Anyways, on that dreary day, I was walking towards home in a panic about whether or not I have enough time to do everything. It was rainy hard, I hadn't eaten much that day and I was feeling a sense of disorganization unlike any that I had felt in a while. At that moment, right as I was standing in front of the beautiful and majestic Chateau Laurier, the site of so many other people looking for an escape...a bus drove through a nearby puddle and soaked me head to toe. A dropped my umbrella to the ground, starting crying and just let myself get taken over by the rain. I was so frustrated and fed up and no longer had the desire to keep afloat anymore.
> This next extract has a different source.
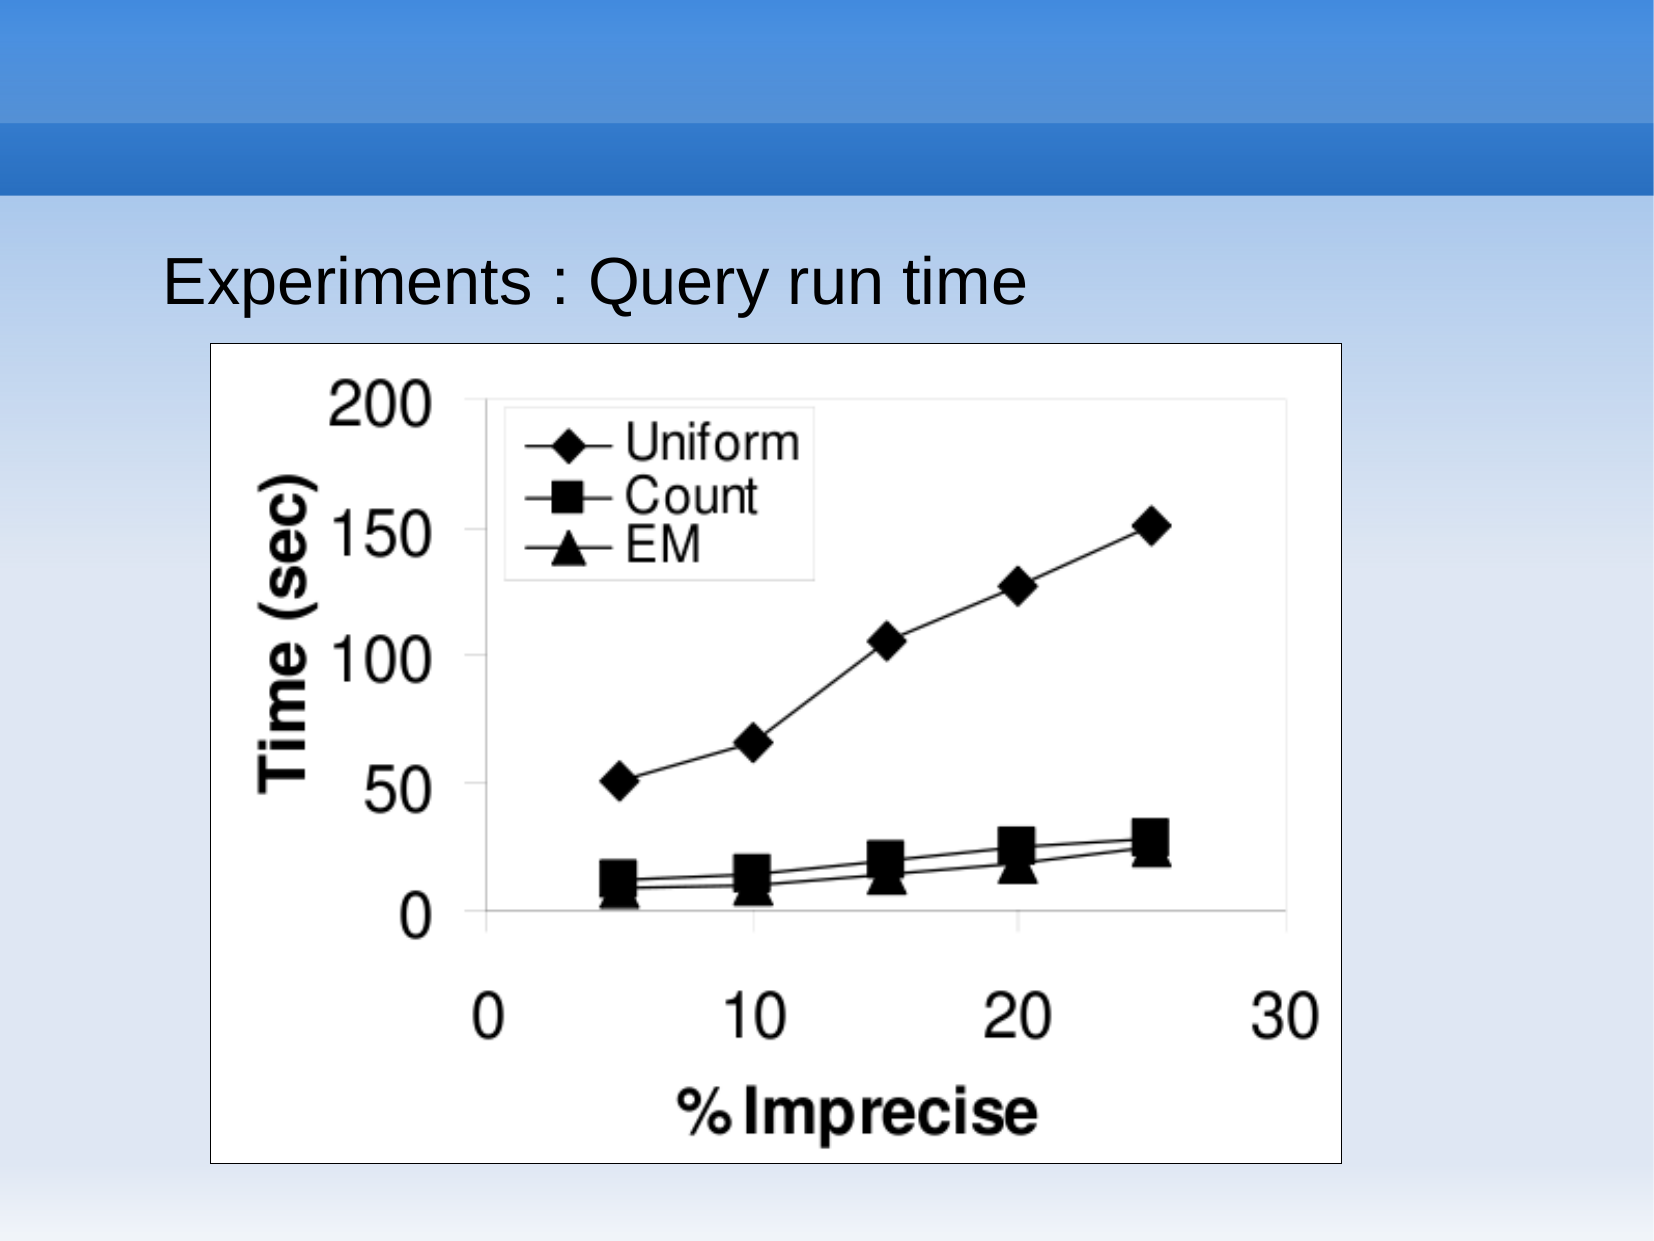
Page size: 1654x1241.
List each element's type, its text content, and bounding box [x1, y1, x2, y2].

Something happened in that instance...I gave myself permission to just stop.

I walked over to the Starbucks at the end of the block, bought myself a drink and just sat there, at the same window bar, soaking wet and watched the world go by. I remember the moment like it was yesterday...and I try to
remember it as often as possible. Jazz music was playing in the background...the lighting in the store was subtle...it was getting dark...it was cold and wet outside...people were running frantically between the rain drops...and I was okay. It was enlightening to see that I was okay. While the world moved at an unpredictable pace around me...I sat there under a starbuck moonlight, hot chocolate in hand, jazz vocalists soothing my soul. Shortly there after, I dug up any spare pieces of paper that I could find and I just began to write. I wrote how I was feeling, what brought me to this place...this time, what I wanted to do next and mostly, about how small my world felt at that moment. And hour later, I found my way to church and was refreshed. I had stopped my world from moving and to my surprise, it didn't come crumbling down around me. I learned a very important lesson that rainy day...that the first step to getting anywhere is to take care of yourself first. Not only was my mental health preserved but, a ritual was created as well. Anytime that I start to feel overwhelmed with obligations and bogged down with the commitments of life, be it my own or someone else's...I force myself back to that day. I go to my nearest Starbucks, get a warm drink, tune in to the lovely music, pull out my journal (which I bought the following day and never leave home without!) and watch the world go by. Sometimes I sit quietly and reflect, other times an entire novel worth of emotions comes out on paper but, regardless of what comes from it, clarity is always found to some degree. I leave with a sense that the world really has slowed to a more bearable pace.

Surrender is a powerful thing that enables us to, if even for a brief moment, relenquish our desire for control. And while it's very ingrained in our human nature to crave control, we need to remember that nature will not allow the earth to stop spinning if the laundry isn't done or if the congratulatory card isn't sent right away. Instead, you will put on a pair of your old lady underwear, hit the post office a day late and have a piece of your sanity to show for it!!! Certainly a trade off worth making!